**Exercise directions:** Render the data below as a Markdown table with two columns, No. and Entry, giving each line its own row number and skipping blank lines. Omit the pictures from the table.

**Data provided:**
···
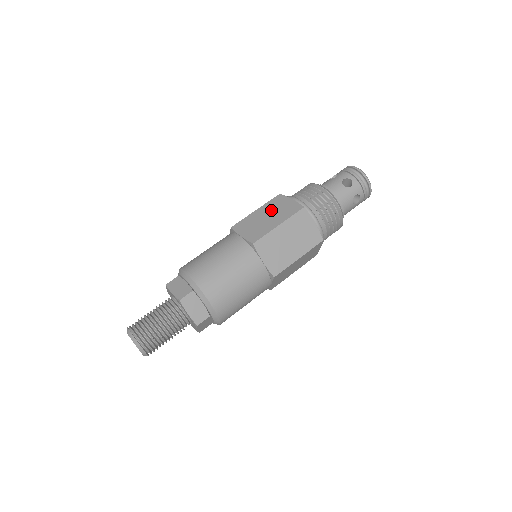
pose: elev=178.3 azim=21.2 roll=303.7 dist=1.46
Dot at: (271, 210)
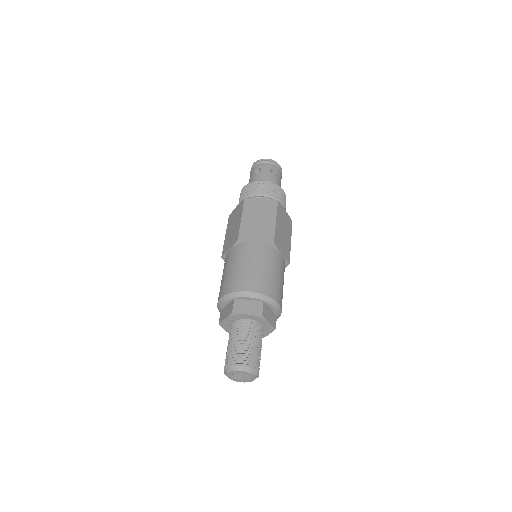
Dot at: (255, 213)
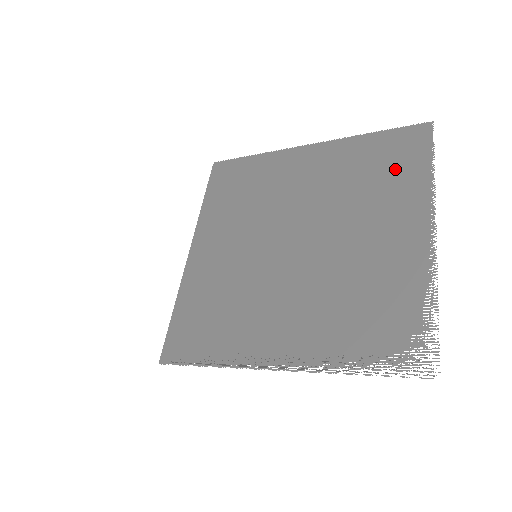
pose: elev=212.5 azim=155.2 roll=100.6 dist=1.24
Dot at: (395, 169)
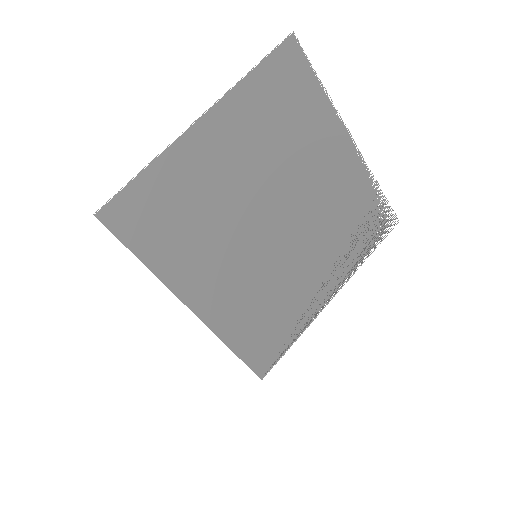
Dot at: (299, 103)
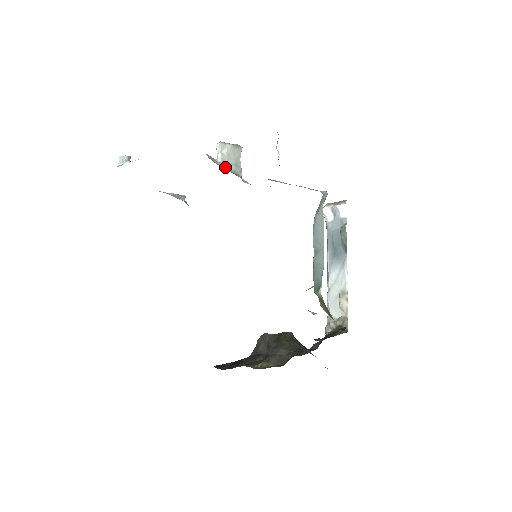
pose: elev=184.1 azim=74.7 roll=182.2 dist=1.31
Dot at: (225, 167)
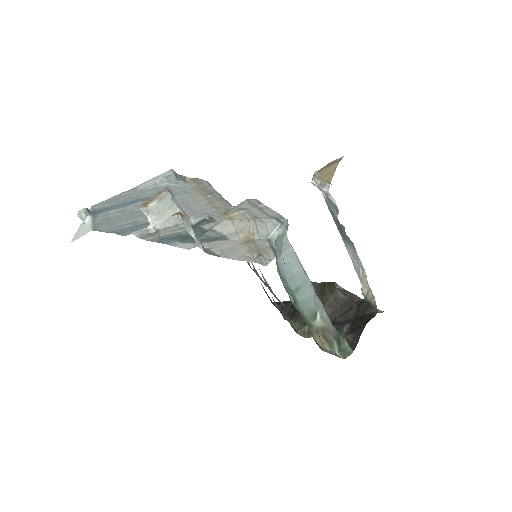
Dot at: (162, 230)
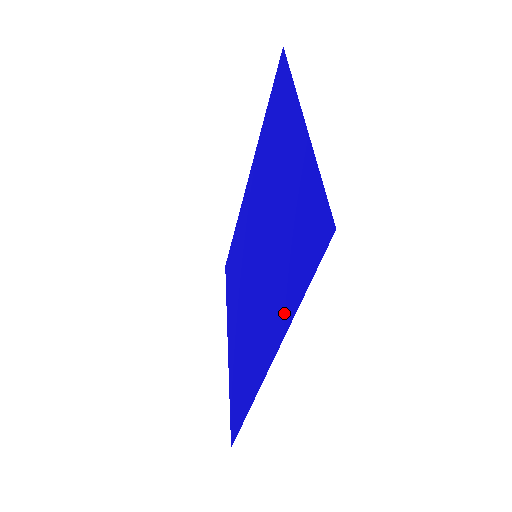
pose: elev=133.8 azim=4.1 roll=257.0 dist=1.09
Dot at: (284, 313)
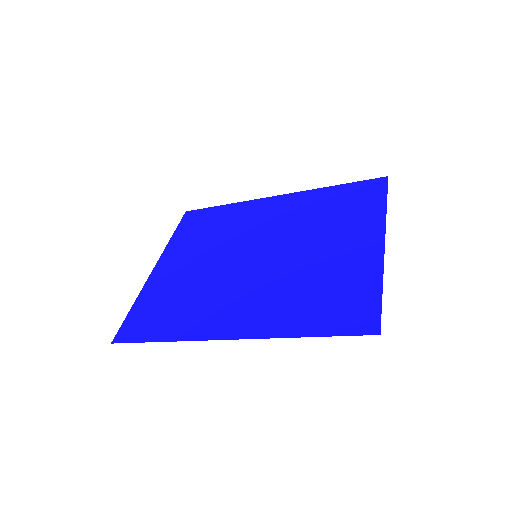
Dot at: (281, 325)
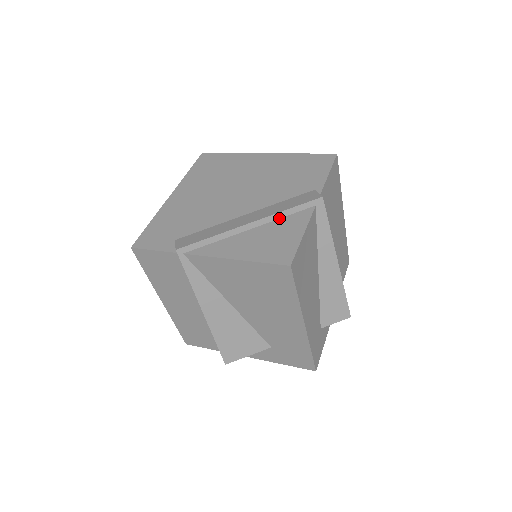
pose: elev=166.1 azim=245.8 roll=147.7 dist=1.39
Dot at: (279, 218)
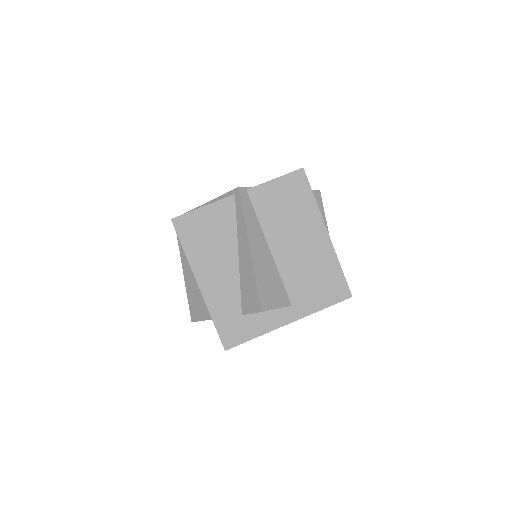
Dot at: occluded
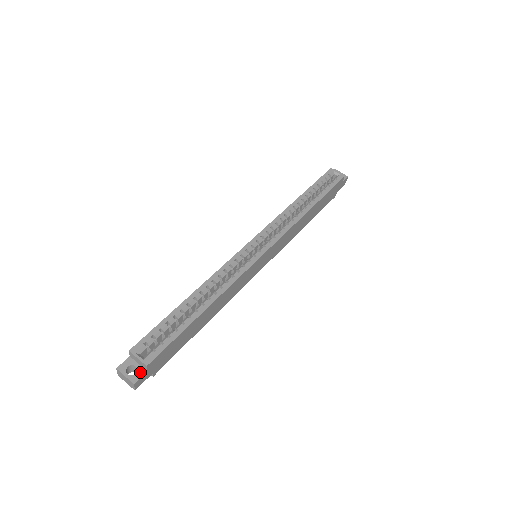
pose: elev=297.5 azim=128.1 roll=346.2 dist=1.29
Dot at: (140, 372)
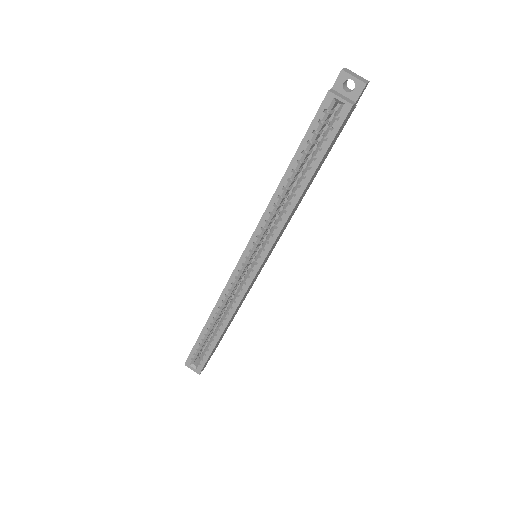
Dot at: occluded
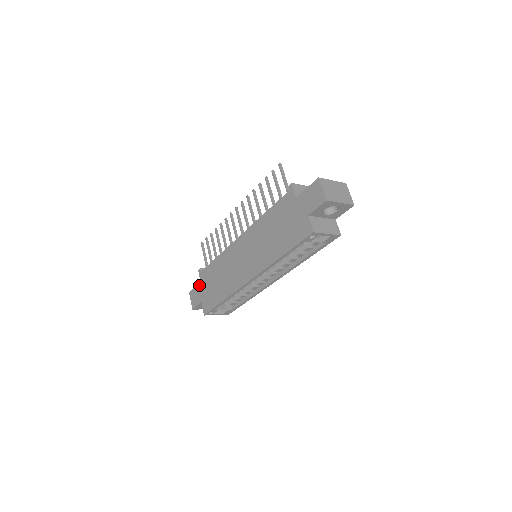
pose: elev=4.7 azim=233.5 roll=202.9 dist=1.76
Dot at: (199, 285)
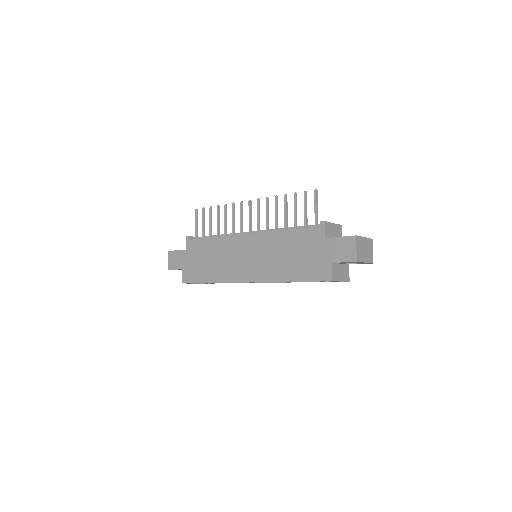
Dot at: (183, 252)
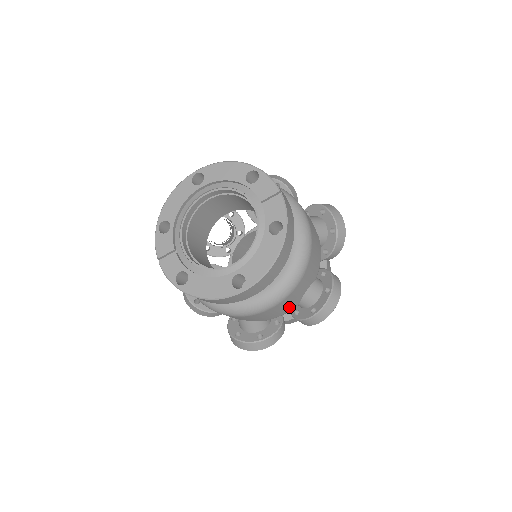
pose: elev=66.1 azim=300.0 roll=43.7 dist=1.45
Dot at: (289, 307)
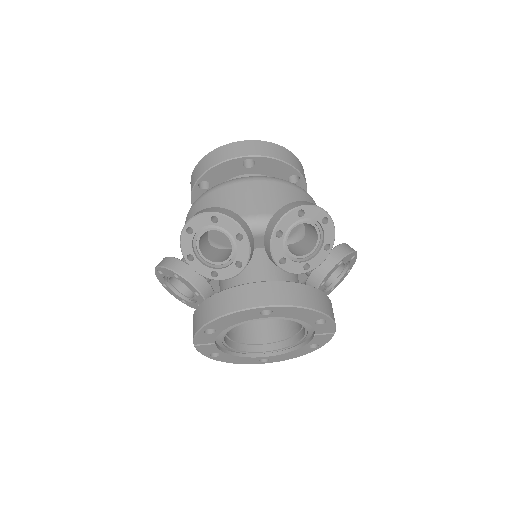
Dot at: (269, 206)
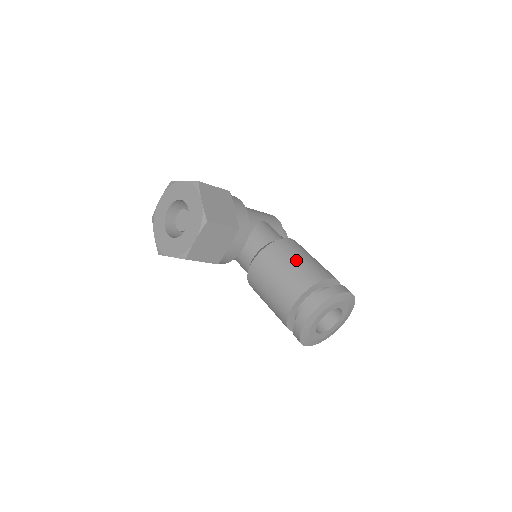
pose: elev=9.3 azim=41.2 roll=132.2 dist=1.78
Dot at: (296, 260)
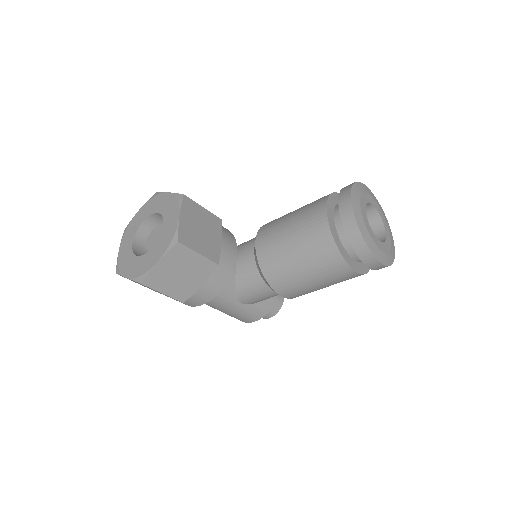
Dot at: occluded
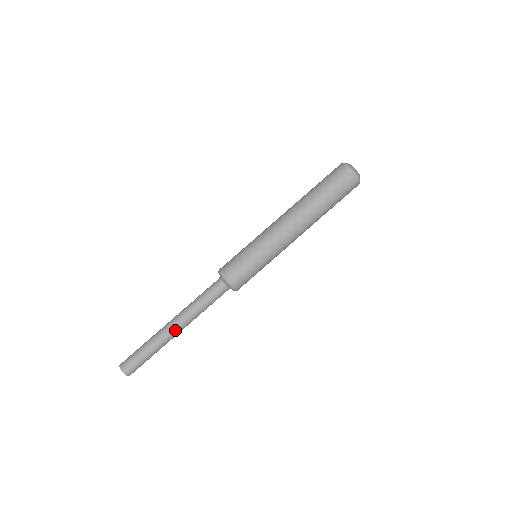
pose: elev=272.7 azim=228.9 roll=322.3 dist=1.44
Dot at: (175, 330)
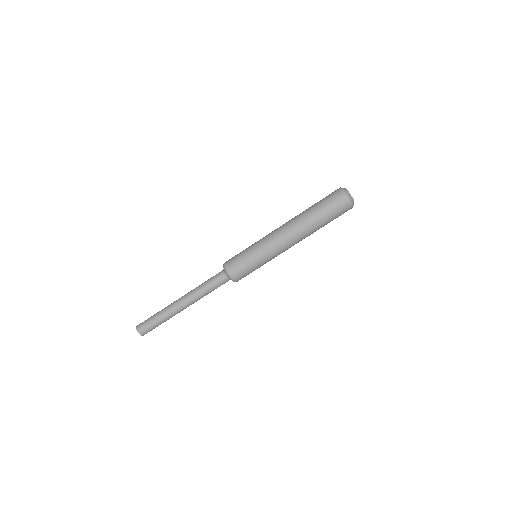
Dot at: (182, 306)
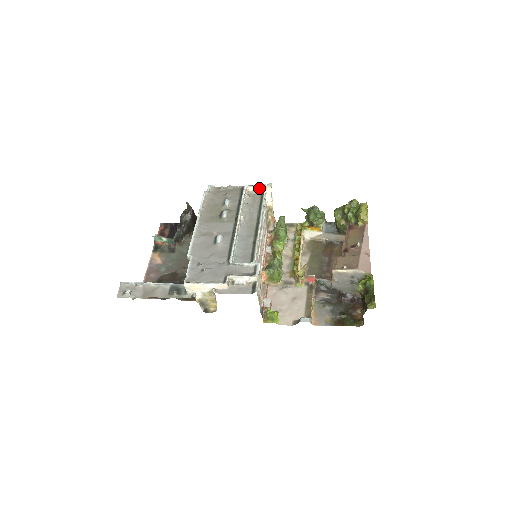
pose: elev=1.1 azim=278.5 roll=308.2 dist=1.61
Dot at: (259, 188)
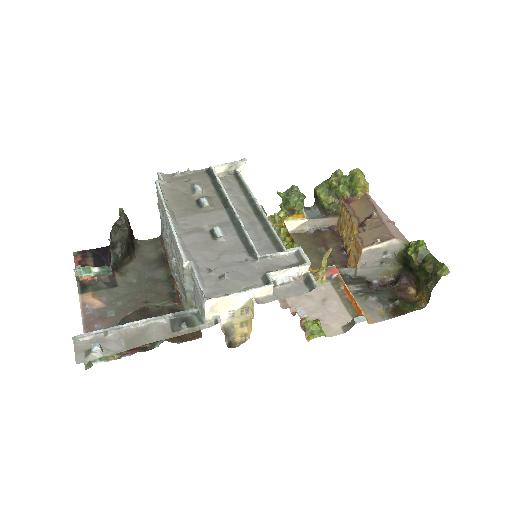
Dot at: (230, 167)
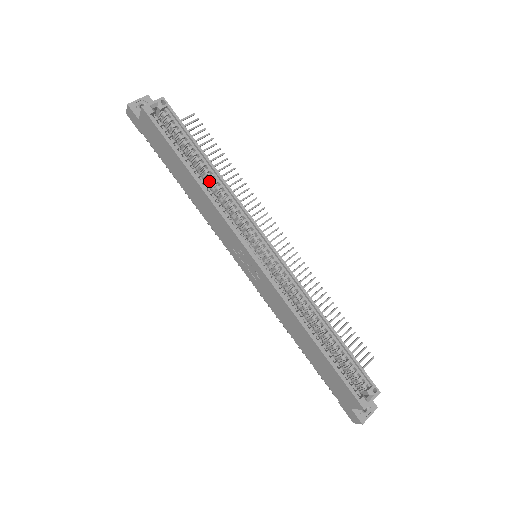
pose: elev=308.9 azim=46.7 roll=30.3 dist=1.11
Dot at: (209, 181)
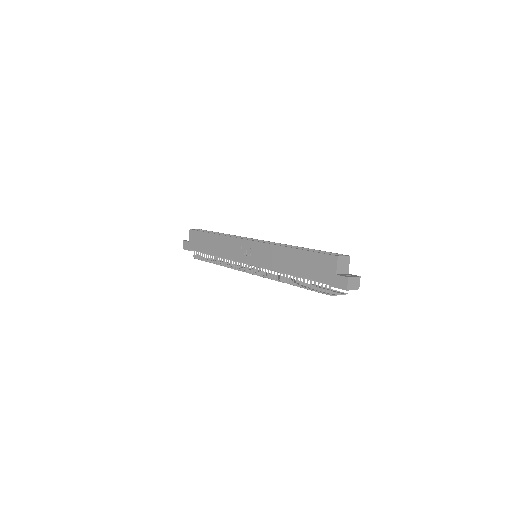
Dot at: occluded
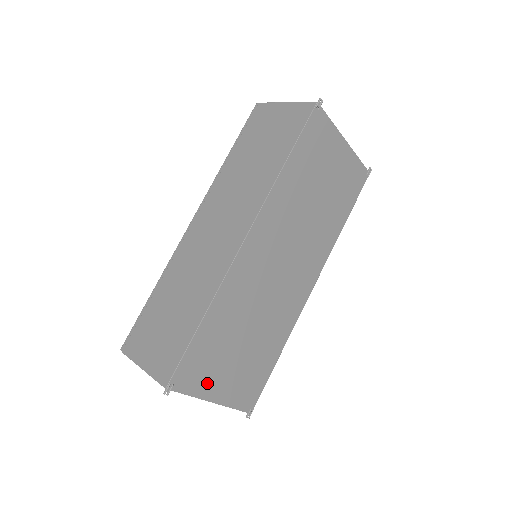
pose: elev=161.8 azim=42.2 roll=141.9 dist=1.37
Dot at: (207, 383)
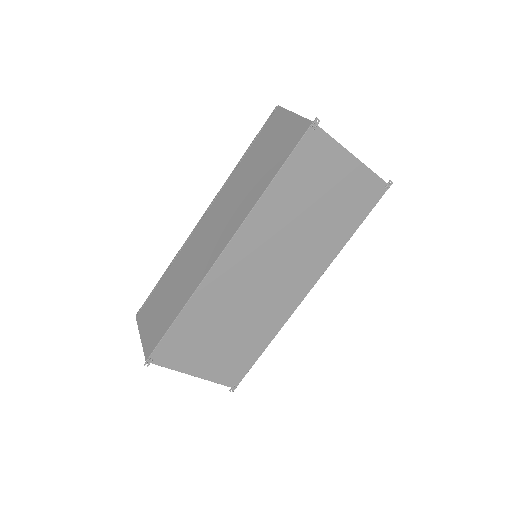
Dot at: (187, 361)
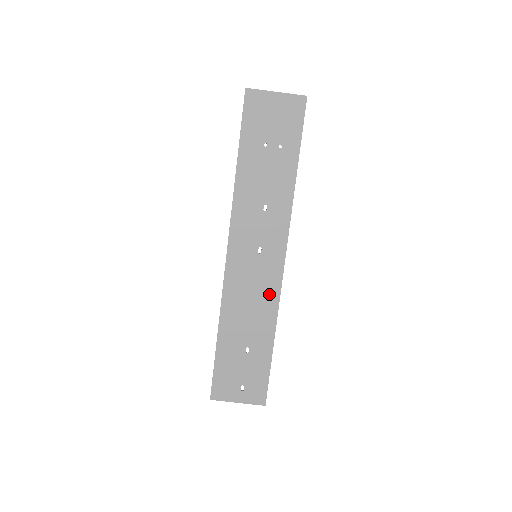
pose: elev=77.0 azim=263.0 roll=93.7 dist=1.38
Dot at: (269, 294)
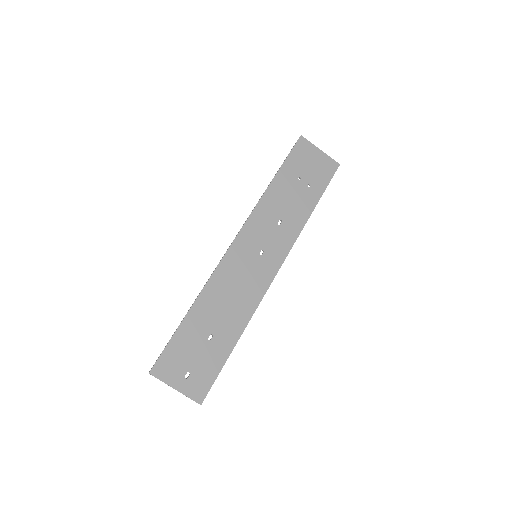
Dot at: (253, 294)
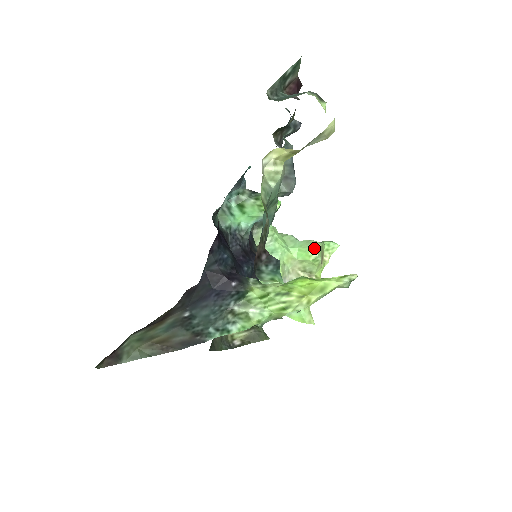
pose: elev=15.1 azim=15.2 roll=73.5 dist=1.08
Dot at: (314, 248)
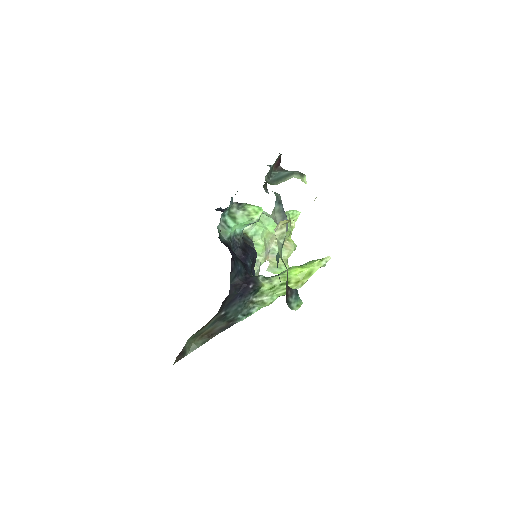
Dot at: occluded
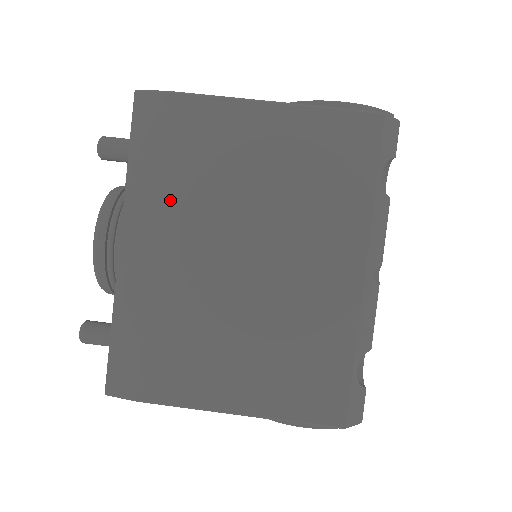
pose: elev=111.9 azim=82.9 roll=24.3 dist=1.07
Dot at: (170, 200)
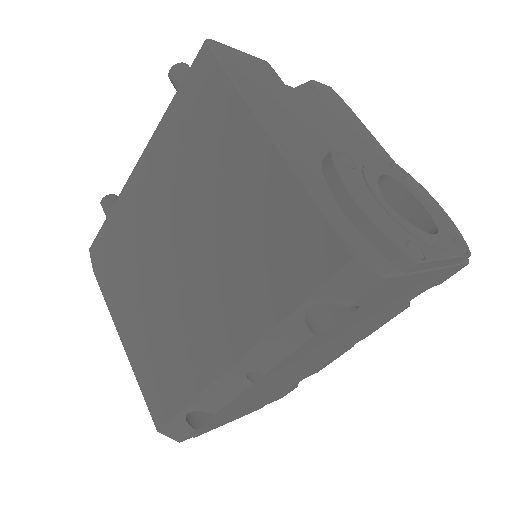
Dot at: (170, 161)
···
**Answer to the task:**
| No. | Entry |
|---|---|
| 1 | pose: elev=178.3 azim=21.2 roll=303.7 dist=1.46 |
| 2 | Dot at: (271, 210) |
| 3 | Dot at: (255, 213) |
| 4 | pose: elev=212.5 azim=155.2 roll=100.6 dist=1.24 |
| 5 | Dot at: (395, 169) |
| 6 | Dot at: (299, 103) |
| 7 | pose: elev=184.1 azim=74.7 roll=182.2 dist=1.31 |
| 8 | Dot at: (225, 167) |
| 9 | Dot at: (162, 230) |
| 10 | pose: elev=133.8 azim=4.1 roll=257.0 dist=1.09 |
| 11 | Dot at: (284, 313) |
| 12 | Dot at: (281, 325) |
| 13 | pose: elev=166.1 azim=245.8 roll=147.7 dist=1.39 |
| 14 | Dot at: (279, 218) |
| 15 | Dot at: occluded |
| 16 | pose: elev=297.5 azim=128.1 roll=346.2 dist=1.29 |
| 17 | Dot at: (140, 372) |
| 18 | Dot at: occluded |
| 19 | pose: elev=4.7 azim=233.5 roll=202.9 dist=1.76 |
| 20 | Dot at: (199, 285) |
| 21 | Dot at: (183, 252) |
| 22 | pose: elev=66.1 azim=300.0 roll=43.7 dist=1.45 |
| 23 | Dot at: (289, 307) |
| 24 | Dot at: (269, 206) |
| 25 | pose: elev=9.3 azim=41.2 roll=132.2 dist=1.78 |
| 26 | Dot at: (296, 260) |
| 27 | Dot at: occluded |
| 28 | pose: elev=272.7 azim=228.9 roll=322.3 dist=1.44 |
| 29 | Dot at: (175, 330) |
| 30 | Dot at: (182, 306) |
| 31 | pose: elev=1.1 azim=278.5 roll=308.2 dist=1.61 |
| 32 | Dot at: (259, 188) |
| 33 | Dot at: (230, 167) |
| 34 | pose: elev=308.9 azim=46.7 roll=30.3 dist=1.11 |
| 35 | Dot at: (209, 181) |
| 36 | Dot at: occluded |
| 37 | pose: elev=161.8 azim=42.2 roll=141.9 dist=1.37 |
| 38 | Dot at: (207, 383) |
| 39 | Dot at: (187, 361) |
| 40 | pose: elev=77.0 azim=263.0 roll=93.7 dist=1.38 |
| 41 | Dot at: (269, 294) |
| 42 | Dot at: (253, 294) |
| 43 | pose: elev=15.1 azim=15.2 roll=73.5 dist=1.08 |
| 44 | Dot at: (314, 248) |
| 45 | Dot at: occluded |
| 46 | pose: elev=111.9 azim=82.9 roll=24.3 dist=1.07 |
| 47 | Dot at: (170, 200) |
| 48 | Dot at: (170, 161) |